#### Task:
Count how many lines of the material below contain the word "chart". Reply with only that number.

■ ■ ■ ■ ■ ■ ■

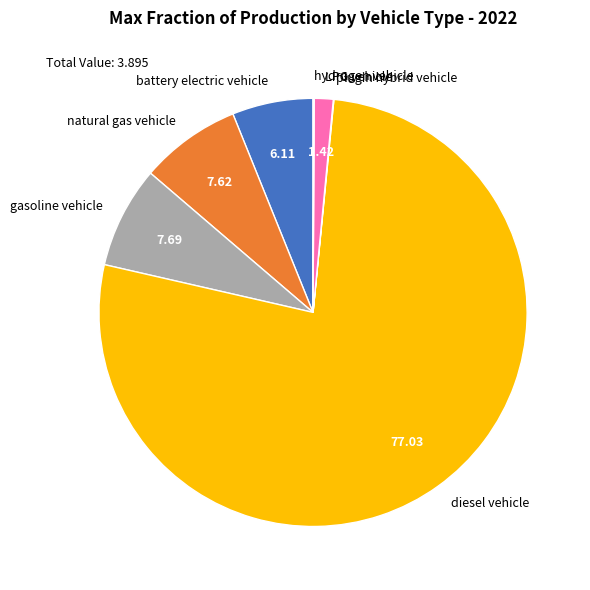

Is it true that natural gas vehicle is 1% of the pie?

False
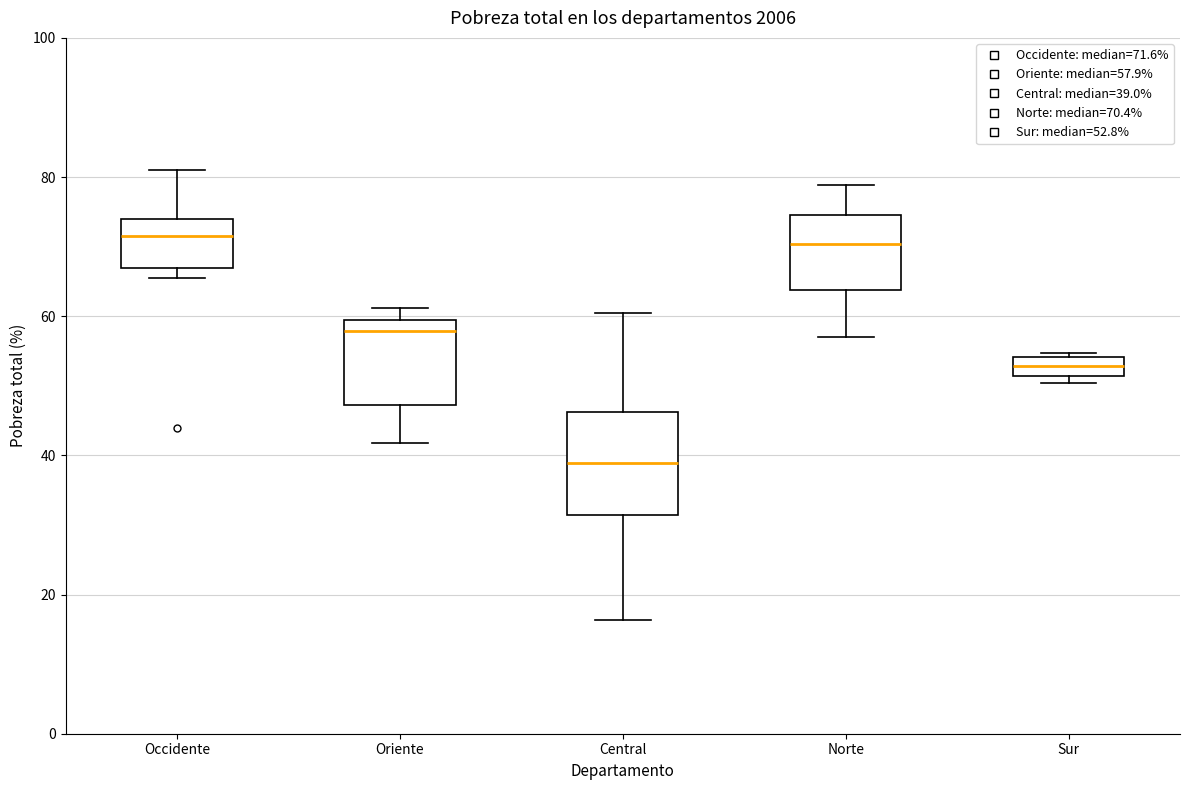

Where does the upper whisker of the box for Norte end on the y-axis? The values are not printed on the chart, so give them approximately, as read against the axis.

78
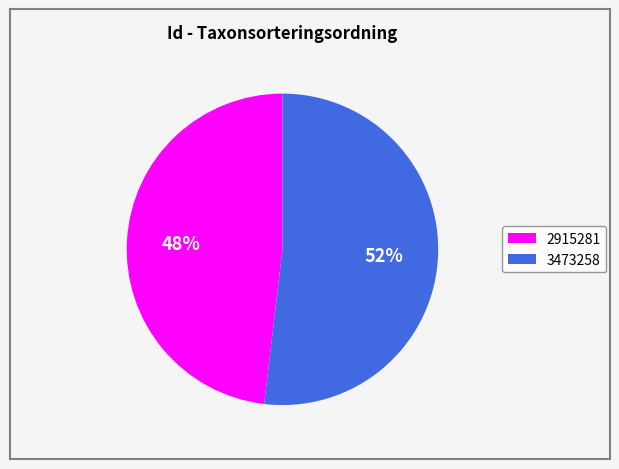

Rank the categories by value from highest to lowest.

3473258, 2915281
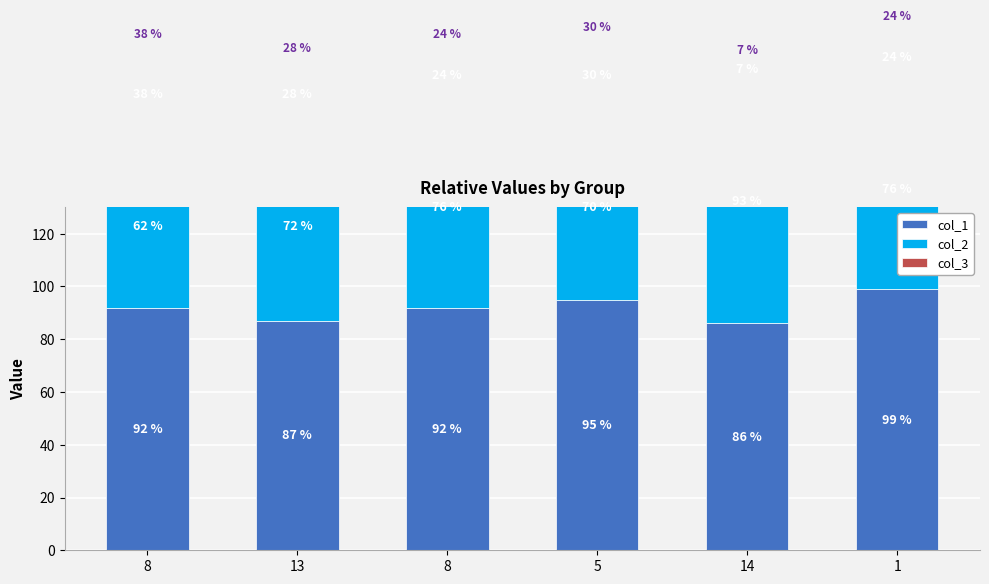

Reading left to right, transcribe all the data shown in this chart.

col_1: 8=92	13=87	8=92	5=95	14=86	1=99
col_2: 8=62	13=72	8=76	5=70	14=93	1=76
col_3: 8=38	13=28	8=24	5=30	14=7	1=24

■ ■ ■ ■ ■ ■ ■

#### Expected answer:
2